• INSTRUCTIONS TO FOLLOW
Provide the number of lines in the records that hold the string "source", without any other words.

──────── INFORMATION SHOWN

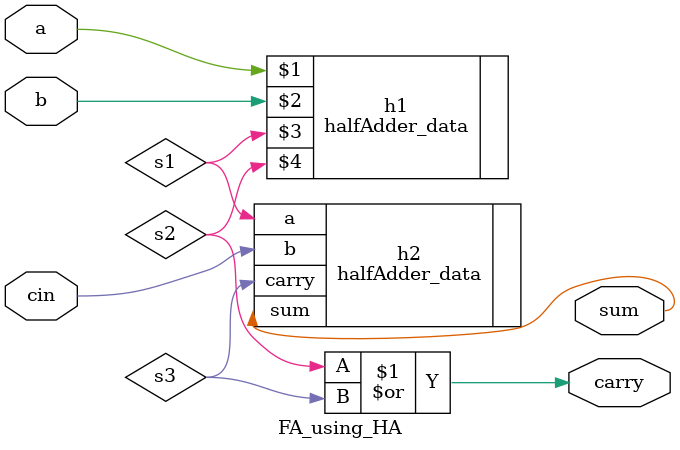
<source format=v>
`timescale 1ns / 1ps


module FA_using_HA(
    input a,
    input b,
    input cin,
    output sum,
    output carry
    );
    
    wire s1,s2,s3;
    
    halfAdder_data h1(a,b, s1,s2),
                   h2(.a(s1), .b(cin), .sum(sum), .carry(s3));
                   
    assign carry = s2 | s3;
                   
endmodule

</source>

────────────────
──────── INFORMATION SHOWN

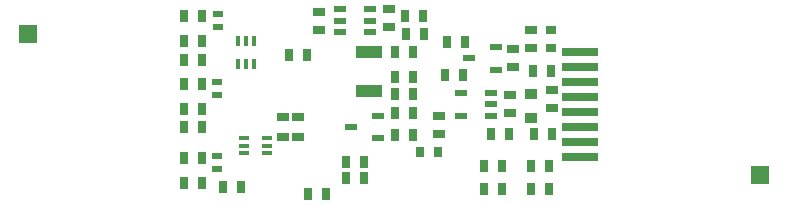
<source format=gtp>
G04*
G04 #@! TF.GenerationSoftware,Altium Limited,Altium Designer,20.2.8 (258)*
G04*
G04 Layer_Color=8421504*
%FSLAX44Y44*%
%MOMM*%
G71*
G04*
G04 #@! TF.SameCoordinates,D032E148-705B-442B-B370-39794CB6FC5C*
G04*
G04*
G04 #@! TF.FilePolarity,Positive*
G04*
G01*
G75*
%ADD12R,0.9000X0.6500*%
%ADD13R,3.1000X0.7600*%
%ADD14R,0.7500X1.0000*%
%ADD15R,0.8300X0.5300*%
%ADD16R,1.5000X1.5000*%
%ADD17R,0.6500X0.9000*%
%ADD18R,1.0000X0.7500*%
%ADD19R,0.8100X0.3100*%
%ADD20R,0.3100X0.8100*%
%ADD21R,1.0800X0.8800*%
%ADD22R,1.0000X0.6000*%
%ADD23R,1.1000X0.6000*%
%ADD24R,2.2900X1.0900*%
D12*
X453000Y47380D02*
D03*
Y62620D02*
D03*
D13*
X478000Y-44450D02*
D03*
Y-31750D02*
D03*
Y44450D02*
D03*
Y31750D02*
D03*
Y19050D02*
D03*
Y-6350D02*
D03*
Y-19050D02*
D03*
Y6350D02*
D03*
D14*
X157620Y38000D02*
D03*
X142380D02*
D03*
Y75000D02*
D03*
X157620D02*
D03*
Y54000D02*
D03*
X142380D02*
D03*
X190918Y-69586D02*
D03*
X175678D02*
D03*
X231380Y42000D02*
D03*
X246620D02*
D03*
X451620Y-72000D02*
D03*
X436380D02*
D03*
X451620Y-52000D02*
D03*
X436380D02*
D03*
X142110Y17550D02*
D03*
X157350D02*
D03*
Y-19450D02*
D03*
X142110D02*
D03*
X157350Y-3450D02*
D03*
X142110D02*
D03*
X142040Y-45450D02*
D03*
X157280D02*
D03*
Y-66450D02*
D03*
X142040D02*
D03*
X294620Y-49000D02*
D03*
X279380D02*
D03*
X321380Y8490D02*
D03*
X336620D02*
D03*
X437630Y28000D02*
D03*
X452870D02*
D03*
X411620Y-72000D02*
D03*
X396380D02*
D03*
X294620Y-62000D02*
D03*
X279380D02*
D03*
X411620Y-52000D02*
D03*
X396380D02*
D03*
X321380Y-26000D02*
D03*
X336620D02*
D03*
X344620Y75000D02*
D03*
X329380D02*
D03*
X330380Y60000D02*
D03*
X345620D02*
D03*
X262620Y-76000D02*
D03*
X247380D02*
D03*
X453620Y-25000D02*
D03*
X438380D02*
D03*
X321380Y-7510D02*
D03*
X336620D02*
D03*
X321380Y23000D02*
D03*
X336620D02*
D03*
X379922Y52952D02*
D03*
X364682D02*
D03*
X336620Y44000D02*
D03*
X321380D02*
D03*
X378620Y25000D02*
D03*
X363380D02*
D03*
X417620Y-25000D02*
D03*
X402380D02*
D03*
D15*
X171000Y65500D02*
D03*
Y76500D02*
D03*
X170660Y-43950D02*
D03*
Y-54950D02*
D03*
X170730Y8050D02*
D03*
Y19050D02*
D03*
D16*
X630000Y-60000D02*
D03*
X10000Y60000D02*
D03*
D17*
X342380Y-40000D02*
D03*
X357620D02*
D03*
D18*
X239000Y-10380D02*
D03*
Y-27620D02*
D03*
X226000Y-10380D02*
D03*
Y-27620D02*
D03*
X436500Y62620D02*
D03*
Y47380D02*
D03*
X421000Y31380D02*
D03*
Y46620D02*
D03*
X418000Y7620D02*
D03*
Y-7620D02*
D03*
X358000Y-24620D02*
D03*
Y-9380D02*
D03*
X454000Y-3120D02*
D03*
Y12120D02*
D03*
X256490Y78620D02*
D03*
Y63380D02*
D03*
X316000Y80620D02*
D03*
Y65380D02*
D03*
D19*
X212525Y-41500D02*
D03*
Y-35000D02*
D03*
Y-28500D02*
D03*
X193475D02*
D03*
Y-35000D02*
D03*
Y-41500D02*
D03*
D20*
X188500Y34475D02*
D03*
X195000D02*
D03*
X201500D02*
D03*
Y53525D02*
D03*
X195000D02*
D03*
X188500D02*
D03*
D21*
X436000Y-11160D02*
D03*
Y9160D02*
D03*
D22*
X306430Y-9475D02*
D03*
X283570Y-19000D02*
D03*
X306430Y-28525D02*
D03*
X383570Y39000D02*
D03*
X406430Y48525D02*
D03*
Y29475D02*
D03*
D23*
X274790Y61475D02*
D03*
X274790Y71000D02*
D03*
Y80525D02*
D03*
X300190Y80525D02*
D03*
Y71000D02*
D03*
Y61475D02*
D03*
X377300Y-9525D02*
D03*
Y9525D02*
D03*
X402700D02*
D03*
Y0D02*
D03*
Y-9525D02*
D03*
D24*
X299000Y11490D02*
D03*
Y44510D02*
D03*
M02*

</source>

────────────────

• OUTPUT FOR THIS EXERCISE
4